What the task requires:
Rewrite the rows from the line with "right wrist: (175, 252, -17)" up to and including the line with "left ankle: (229, 496, 27)", renaming "hip" as "hip joint" and leaving everything else in those lines unchanged.

Information shown:
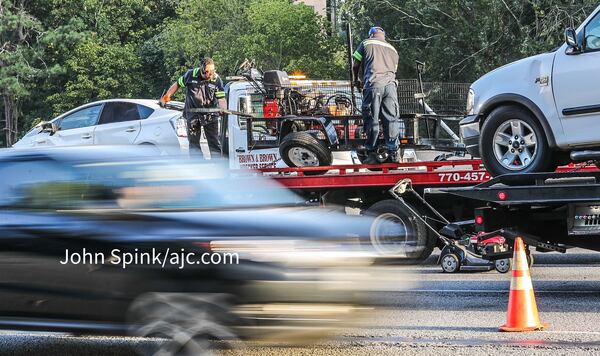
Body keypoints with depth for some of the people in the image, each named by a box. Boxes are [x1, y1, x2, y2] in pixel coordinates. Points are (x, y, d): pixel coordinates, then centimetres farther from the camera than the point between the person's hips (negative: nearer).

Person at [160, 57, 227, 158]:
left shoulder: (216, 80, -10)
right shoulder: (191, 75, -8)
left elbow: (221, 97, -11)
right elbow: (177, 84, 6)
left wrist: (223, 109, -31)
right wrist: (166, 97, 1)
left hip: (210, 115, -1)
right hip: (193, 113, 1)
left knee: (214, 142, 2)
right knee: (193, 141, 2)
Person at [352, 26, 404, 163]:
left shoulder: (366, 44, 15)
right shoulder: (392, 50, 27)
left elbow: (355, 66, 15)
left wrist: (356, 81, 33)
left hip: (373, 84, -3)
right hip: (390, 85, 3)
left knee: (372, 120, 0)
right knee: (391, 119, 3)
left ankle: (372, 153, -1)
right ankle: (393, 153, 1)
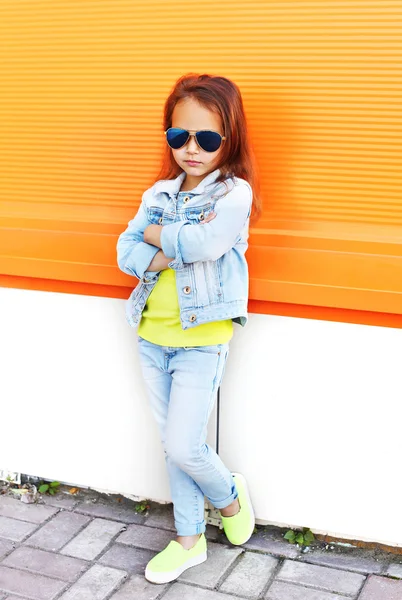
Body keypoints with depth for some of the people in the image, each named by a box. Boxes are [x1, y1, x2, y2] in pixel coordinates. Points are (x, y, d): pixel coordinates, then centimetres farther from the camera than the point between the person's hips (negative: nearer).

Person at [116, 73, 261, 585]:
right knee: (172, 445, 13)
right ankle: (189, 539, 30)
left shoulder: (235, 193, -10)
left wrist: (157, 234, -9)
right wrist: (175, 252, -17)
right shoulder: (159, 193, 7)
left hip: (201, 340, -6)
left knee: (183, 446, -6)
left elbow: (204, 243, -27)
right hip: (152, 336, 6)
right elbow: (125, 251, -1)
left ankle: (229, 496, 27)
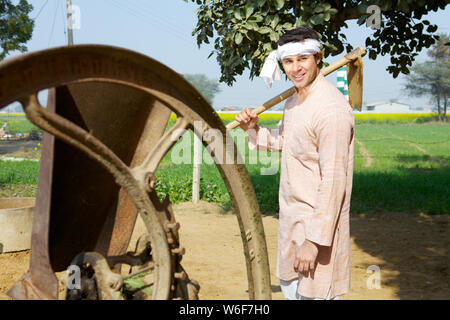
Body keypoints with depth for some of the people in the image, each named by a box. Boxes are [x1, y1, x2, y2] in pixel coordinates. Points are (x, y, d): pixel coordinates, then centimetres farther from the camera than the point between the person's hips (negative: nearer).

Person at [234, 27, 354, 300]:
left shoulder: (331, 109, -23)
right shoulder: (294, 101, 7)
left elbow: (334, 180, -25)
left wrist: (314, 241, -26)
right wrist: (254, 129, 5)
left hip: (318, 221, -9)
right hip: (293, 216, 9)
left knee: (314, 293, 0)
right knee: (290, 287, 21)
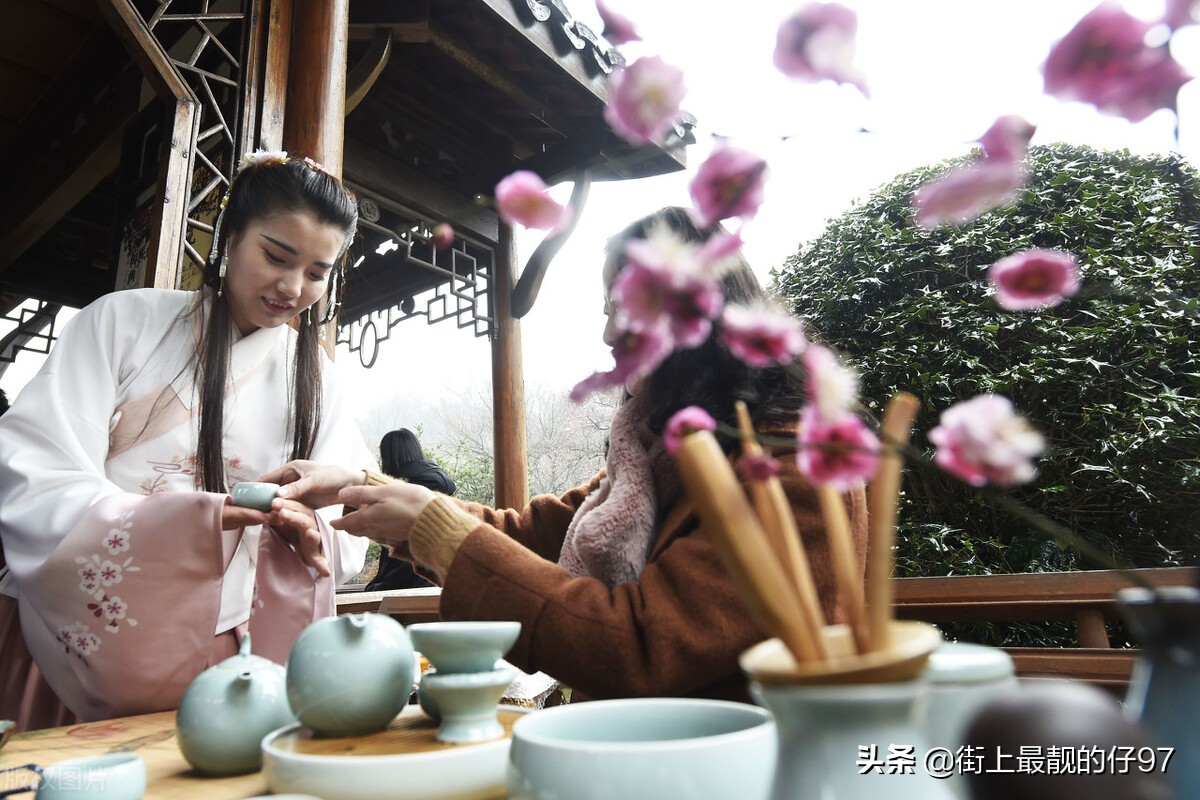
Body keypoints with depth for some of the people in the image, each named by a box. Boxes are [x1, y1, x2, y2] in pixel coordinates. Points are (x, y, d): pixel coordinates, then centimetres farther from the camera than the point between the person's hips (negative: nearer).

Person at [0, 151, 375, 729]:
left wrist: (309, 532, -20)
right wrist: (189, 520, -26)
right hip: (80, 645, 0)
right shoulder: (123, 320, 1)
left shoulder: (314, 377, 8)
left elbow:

Task answer:
right wrist: (175, 252, -17)
right shoulder: (159, 193, 7)
left hip joint: (201, 340, -6)
left knee: (183, 446, -6)
left elbow: (204, 243, -27)
right hip joint: (152, 336, 6)
right elbow: (125, 251, -1)
left ankle: (229, 496, 27)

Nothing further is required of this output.